REPUBLIKA.CO.ID, JAKARTA -- Pakar otomotif sekaligus akademisi Institut Teknologi Bandung (ITB) Yannes Martinus Pasaribu menilai kebijakan pemberian insentif fiskal berupa penurunan tarif Pajak Penjualan atas Barang Mewah Ditanggung Pemerintah (PPnBM DTP) masih dibutuhkan sektor otomotif pada tahun depan. Menurut dia, kebijakan PPnBM masih diperlukan setidak-tidaknya pada triwulan satu dan dua tahun 2022.
"Karena masih diperlukan sedikit waktu lagi untuk mengembalikan putaran ekonomi masyarakat menuju ke daya beli awalnya," ujar Yannes.
Yannes mengatakan peningkatan penjualan mobil pada kuartal III dan puncaknya pada kuartal IV 2021 tidak lepas dari kontribusi pemerintah melalui diskon PPnBM yang diperpanjang hingga akhir tahun 2021. Menurut dia, saat ini daya beli masyarakat sedang bergerak ke arah yang positif.
Apabila ke depan kasus COVID-19 terus melandai dan tidak ada lagi kebijakan pemberlakuan pembatasan kegiatan masyarakat (PPKM), dia memprediksi ekonomi Indonesia akan terus bertumbuh menuju 4,5 persen pada akhir 2022. Dia pun optimistis penjualan di sektor otomotif pada akhir 2022 berpotensi bisa mencapai satu juta unit dengan catatan diskon PPnBM masih tetap diberlakukan.

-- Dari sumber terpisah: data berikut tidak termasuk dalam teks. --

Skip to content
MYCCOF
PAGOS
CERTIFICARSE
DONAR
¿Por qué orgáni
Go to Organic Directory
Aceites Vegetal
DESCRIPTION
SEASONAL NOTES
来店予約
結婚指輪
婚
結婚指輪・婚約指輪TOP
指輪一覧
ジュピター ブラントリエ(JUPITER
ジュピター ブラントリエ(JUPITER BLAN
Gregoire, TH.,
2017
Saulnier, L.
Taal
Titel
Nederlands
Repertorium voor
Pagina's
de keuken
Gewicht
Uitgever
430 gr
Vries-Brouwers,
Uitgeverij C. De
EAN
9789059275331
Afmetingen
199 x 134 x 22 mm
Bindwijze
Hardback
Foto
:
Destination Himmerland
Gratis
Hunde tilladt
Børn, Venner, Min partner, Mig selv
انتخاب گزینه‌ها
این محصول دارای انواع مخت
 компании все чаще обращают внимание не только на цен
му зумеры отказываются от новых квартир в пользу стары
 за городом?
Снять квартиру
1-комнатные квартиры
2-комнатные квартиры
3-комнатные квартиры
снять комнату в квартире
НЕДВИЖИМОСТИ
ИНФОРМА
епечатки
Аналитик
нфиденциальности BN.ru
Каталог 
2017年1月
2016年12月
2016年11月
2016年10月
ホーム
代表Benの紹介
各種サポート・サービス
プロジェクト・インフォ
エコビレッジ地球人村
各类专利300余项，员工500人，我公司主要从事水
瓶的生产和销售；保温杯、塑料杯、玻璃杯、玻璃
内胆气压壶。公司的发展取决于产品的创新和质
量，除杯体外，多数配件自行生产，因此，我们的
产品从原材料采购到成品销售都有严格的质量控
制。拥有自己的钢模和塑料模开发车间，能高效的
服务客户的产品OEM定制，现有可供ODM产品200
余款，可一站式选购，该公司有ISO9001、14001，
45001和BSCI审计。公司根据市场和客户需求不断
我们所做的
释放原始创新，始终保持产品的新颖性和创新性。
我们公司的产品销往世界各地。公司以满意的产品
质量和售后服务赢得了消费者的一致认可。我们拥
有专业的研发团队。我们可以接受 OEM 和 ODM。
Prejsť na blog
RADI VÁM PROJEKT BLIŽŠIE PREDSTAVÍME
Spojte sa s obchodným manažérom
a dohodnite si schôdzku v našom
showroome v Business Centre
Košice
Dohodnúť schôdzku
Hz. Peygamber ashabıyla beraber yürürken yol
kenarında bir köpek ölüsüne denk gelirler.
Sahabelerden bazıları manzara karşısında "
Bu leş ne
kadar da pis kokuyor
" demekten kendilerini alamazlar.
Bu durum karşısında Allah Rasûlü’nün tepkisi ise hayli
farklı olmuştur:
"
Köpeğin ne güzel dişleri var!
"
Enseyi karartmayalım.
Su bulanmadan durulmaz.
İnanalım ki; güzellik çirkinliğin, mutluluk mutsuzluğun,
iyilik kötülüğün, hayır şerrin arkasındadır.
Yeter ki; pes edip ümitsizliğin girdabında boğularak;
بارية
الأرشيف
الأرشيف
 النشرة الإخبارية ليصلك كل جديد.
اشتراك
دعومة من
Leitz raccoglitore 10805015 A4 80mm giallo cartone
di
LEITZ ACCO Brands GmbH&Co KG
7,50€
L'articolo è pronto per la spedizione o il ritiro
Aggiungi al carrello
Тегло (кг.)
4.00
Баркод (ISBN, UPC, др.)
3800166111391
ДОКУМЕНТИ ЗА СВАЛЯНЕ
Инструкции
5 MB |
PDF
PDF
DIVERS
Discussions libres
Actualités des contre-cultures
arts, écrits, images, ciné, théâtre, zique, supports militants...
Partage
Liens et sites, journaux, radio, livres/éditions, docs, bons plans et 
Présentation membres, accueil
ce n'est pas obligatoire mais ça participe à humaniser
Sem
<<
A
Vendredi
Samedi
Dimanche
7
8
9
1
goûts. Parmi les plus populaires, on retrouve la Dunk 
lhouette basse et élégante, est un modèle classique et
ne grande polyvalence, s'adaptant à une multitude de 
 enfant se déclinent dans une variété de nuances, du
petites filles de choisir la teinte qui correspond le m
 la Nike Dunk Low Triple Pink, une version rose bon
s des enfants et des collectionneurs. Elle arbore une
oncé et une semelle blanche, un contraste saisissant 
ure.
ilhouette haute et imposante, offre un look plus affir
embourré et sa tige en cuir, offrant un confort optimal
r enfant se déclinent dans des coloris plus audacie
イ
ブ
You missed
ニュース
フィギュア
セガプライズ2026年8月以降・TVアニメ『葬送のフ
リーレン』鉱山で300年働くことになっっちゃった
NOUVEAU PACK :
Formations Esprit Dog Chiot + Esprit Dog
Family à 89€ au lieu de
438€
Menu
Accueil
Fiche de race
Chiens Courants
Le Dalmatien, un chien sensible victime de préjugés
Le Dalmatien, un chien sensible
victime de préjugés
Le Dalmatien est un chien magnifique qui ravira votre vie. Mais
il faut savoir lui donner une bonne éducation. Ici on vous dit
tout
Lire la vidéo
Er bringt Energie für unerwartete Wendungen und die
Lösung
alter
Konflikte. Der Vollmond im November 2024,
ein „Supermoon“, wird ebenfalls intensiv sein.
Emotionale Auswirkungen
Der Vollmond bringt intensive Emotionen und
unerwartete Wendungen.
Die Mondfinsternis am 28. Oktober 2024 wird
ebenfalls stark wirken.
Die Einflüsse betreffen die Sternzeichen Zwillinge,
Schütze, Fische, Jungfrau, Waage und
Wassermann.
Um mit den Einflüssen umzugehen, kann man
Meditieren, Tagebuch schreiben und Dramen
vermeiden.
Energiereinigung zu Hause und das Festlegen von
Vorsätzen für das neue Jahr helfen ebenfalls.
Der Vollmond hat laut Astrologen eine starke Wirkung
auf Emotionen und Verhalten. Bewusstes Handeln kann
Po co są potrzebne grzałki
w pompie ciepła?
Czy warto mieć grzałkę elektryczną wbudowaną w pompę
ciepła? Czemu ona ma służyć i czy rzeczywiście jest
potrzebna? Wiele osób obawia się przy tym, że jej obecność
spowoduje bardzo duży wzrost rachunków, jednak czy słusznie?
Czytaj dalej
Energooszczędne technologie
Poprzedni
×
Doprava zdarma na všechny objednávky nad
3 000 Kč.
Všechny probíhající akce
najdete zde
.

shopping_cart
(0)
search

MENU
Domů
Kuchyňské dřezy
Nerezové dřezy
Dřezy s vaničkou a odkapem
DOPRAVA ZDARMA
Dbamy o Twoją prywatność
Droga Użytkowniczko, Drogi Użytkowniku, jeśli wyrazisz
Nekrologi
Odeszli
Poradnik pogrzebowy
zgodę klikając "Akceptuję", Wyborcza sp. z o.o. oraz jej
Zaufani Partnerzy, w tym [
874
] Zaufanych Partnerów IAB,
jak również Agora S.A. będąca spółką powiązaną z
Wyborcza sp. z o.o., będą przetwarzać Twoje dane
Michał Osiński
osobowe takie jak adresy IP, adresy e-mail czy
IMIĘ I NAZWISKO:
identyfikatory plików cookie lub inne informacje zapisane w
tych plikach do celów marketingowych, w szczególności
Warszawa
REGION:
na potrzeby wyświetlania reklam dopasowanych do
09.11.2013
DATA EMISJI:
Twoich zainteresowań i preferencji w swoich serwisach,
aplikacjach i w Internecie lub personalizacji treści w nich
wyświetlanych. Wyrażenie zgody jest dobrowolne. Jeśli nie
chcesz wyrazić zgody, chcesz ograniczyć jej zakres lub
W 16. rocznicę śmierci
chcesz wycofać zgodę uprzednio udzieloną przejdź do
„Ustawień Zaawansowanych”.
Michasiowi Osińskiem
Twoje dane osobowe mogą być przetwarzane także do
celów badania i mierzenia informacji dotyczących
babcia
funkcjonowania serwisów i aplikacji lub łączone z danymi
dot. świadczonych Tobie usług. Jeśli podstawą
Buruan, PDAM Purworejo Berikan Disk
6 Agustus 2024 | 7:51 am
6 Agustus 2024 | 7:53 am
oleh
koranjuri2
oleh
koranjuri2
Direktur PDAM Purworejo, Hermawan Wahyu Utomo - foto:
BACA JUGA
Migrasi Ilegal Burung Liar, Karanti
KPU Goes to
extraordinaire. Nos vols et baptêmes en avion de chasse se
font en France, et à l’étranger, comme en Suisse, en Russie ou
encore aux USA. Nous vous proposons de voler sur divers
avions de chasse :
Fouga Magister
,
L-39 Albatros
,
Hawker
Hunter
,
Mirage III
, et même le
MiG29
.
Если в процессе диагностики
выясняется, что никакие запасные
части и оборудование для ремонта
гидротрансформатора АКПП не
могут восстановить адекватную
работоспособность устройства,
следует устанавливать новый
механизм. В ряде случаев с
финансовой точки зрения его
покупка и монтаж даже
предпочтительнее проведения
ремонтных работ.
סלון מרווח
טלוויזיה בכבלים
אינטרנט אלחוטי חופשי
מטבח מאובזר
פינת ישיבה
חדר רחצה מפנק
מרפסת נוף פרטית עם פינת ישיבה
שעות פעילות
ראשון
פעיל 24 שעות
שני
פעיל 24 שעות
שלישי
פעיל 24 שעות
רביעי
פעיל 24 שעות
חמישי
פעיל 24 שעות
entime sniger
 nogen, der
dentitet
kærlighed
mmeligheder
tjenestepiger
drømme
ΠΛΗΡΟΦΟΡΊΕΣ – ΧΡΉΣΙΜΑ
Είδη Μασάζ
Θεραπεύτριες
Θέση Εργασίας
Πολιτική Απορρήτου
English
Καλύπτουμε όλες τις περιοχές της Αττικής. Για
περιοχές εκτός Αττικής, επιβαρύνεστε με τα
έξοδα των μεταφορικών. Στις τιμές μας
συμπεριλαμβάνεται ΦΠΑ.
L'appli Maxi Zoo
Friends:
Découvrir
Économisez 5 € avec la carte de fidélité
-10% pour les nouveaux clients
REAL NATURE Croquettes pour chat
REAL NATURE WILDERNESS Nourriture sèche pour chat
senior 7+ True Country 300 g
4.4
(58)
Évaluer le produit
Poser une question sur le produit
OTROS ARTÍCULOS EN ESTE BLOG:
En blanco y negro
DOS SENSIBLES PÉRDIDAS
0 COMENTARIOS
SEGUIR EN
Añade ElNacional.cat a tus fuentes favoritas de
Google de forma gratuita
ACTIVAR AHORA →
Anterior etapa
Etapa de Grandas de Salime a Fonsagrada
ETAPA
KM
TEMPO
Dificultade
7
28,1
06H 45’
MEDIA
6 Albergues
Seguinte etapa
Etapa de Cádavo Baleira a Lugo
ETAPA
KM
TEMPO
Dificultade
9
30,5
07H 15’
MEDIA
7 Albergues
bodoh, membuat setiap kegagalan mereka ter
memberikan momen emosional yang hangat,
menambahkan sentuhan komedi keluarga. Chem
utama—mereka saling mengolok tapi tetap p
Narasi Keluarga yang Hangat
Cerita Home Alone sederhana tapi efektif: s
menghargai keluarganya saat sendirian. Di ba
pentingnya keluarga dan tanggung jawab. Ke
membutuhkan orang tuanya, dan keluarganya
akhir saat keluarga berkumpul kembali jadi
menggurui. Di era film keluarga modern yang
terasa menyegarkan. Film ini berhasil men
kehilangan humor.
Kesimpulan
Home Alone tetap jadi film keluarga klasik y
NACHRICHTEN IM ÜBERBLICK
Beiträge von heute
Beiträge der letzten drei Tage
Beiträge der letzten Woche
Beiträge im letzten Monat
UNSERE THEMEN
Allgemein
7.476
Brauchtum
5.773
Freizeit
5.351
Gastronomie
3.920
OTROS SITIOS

"Jadi, optimisme penjualan mobil tahun 2022 dapat menjadi angka satu juta unit tidak bisa dilepaskan dari penerapan diskon PPnBM," ucap Yannes.
Yannes mengatakan apabila nantinya kebijakan relaksasi PPnBM masih diberlakukan pada tahun depan, besaran diskon yang diberikan diperkirakan akan mulai diturunkan. Sebab, kata dia, pemerintah bagaimanapun perlu segera mengisi pundi-pundi kas negara yang tergerus secara masif akibat tekanan pandemi COVID-19.
Yannes memberikan masukan mengenai besaran diskon PPnBM yang diberikan hingga akhir tahun 2022. Dia menyarankan diskon yang diberikan secara gradual dapat mulai dikurangi dari 100 persen secepat-cepatnya ke 75 persen di triwulan 2 tahun 2022, lalu 50 persen di triwulan 3 tahun 2022 dan 25 persen di triwulan 4 tahun 2022.
Yannes menambahkan bahwa penerapan relaksasi PPnBM harus juga didukung oleh Otoritas Jasa Keuangan (OJK) melalui perpanjangan relaksasi kredit dan jumlah uang muka yang ringan."(Hal itu) sebagai dukungan untuk semakin mempercepat pemulihan ekonomi para pelaku usaha pembiayaan multifinance nasional yang selama ini memotori layanan kredit konsumsi masyarakatp Indonesia yang tidak memiliki cash besar di sektor otomotif ini," pungkas Yannes.